We then perform a supervised analysis of SNV mutational signatures using signature-specific cutoffs:

lymphoma_COSMIC_listsList <-
  LCD_complex_cutoff_combined(
      in_mutation_catalogue_df = lymphomaNature2013_mutCat_df,
      in_cutoff_vector = current_cutoff_vector, 
      in_signatures_df = AlexCosmicValid_sig_df, 
      in_sig_ind_df = AlexCosmicValid_sigInd_df)

We assign subgroups to the different samples:

data(lymphoma_PID)
colnames(lymphoma_PID_df) <- "SUBGROUP"
lymphoma_PID_df$PID <- rownames(lymphoma_PID_df)
COSMIC_subgroups_df <- 
  make_subgroups_df(lymphoma_PID_df,
                    lymphoma_COSMIC_listsList$cohort$exposures)

And finally plot the obtained result:

cap <- "Exposures to SNV mutational signatures"

exposures_barplot(
  in_exposures_df = lymphoma_COSMIC_listsList$cohort$exposures,
  in_signatures_ind_df = lymphoma_COSMIC_listsList$cohort$out_sig_ind_df,
  in_subgroups_df = COSMIC_subgroups_df)

Compute the confidence intervals

In order to assess trustworthiness of the computed exposures, YAPSA provides the calculation of CIs. Analogously to CIs for SNV mutational signatures, the CIs for Indel mutational signatures are computed using the concept of profile likelihood. This is performed by the function variateExp().

cap <- "Confidence interval calculation for exposures to mutational 
        signatures"

complete_df <- variateExp(
  in_catalogue_df = lymphomaNature2013_mutCat_df,
  in_sig_df = lymphoma_COSMIC_listsList$cohort$signatures,
  in_exposures_df = lymphoma_COSMIC_listsList$cohort$exposures,
  in_sigLevel = 0.025, in_delta = 0.4)

Of note and as opposed to the output of the LCD function family, the result of the function variateExp() is a data frame in a long format, because for every combination of a signature and a sample, several values now have to be stored:

head(complete_df, 12)

Here, the column exposure contains the values which had been computed before.

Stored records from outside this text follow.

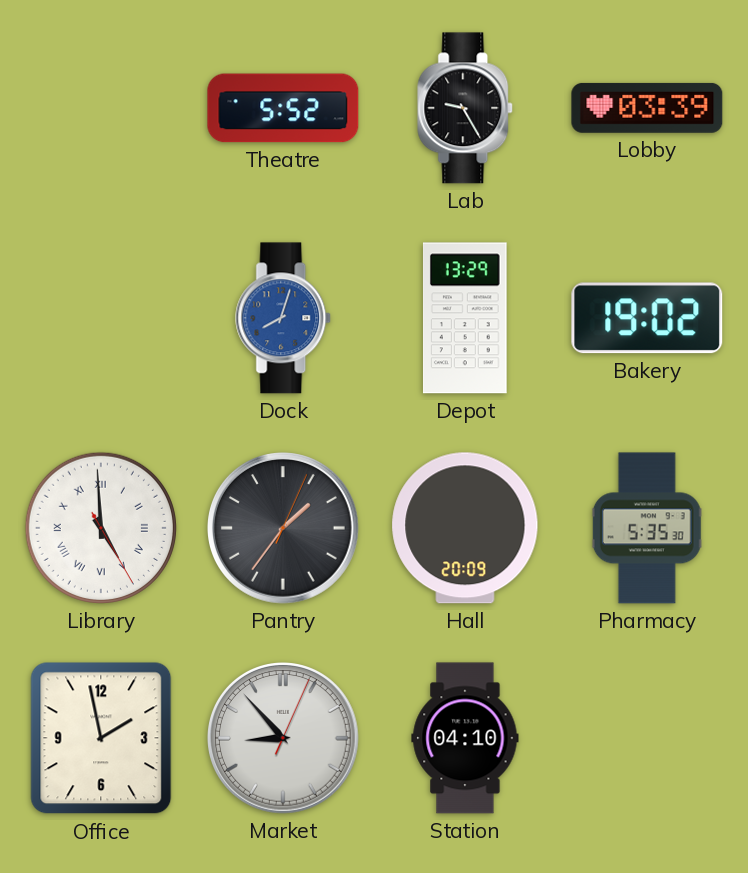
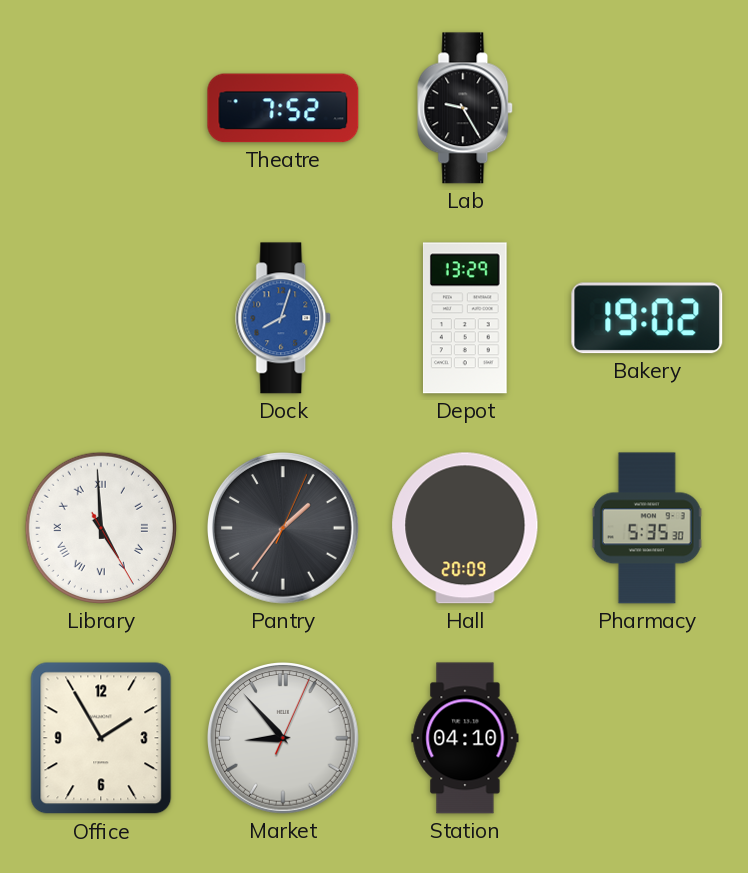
Theatre: 5:52 -> 7:52
Lobby: 03:39 -> none
Office: 1:58 -> 1:55
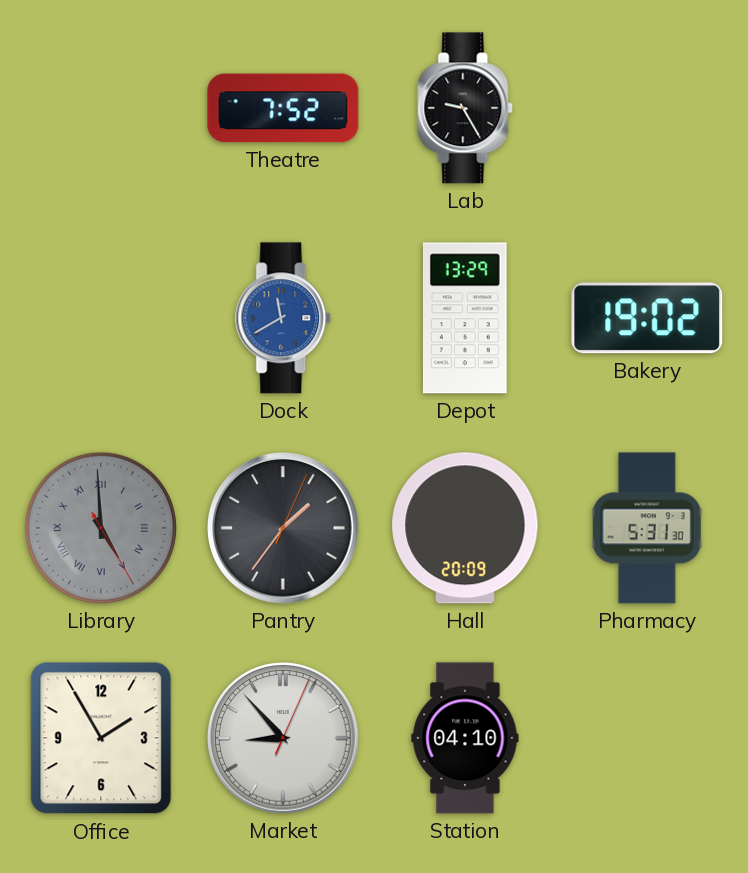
Dock: 8:03 -> 11:40
Library dial: white -> grey
Pharmacy: 5:35 -> 5:31
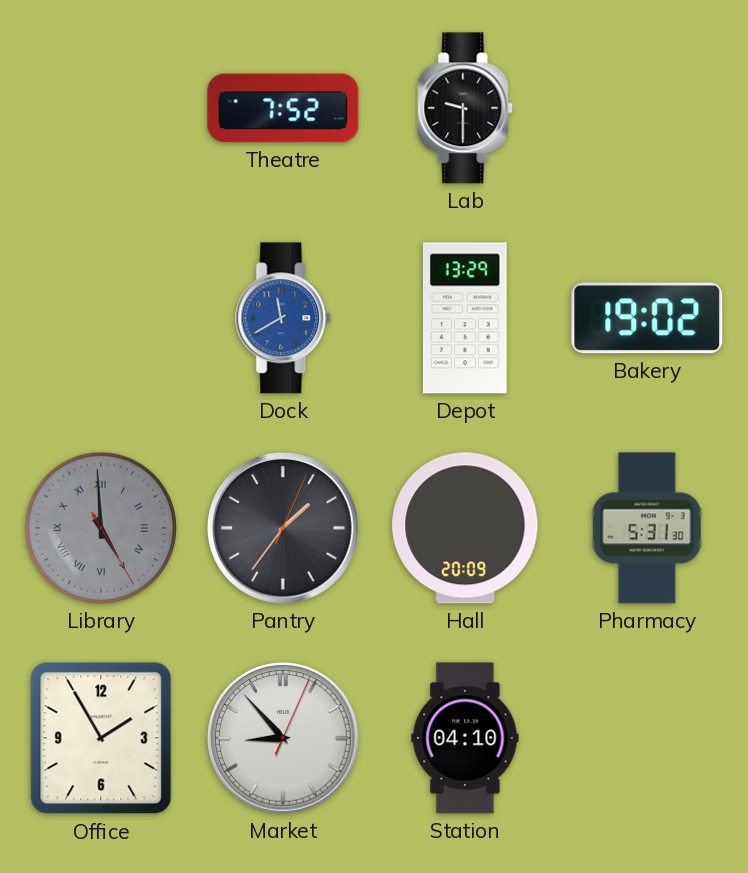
Lab: 9:25 -> 9:30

The columms relLower and relUpper contain the factors with which to multiply the exposures in order to get the lower and upper bounds of the 95% CIs. The absolute values of these lower and upper bounds are stored in the columns lower and upper.

There also is a custom function to plot exposures with confidence intervals:

plotExposuresConfidence(
  in_complete_df = complete_df, 
  in_subgroups_df = COSMIC_subgroups_df,
  in_sigInd_df = lymphoma_COSMIC_listsList$cohort$out_sig_ind_df)

This produces a figure similar to the display of exposures obtained above, but in contrast to this former way of displaying signature exposures by stacked barplots, here we chose a facet plot with the signatures as rows in order to be able to display the CIs, which are indicated as whiskers. We furthermore would like to emphasize that if a signature is not present in a sample, i.e., the exposure to that signature is 0, then the upper and lower bounds of the confidence interval are zero as well.

Of note, the functionality to compute 95% CIs for signature exposures is also available for the analysis of Indel mutational signatures, an example is provided in the corresponding vignette.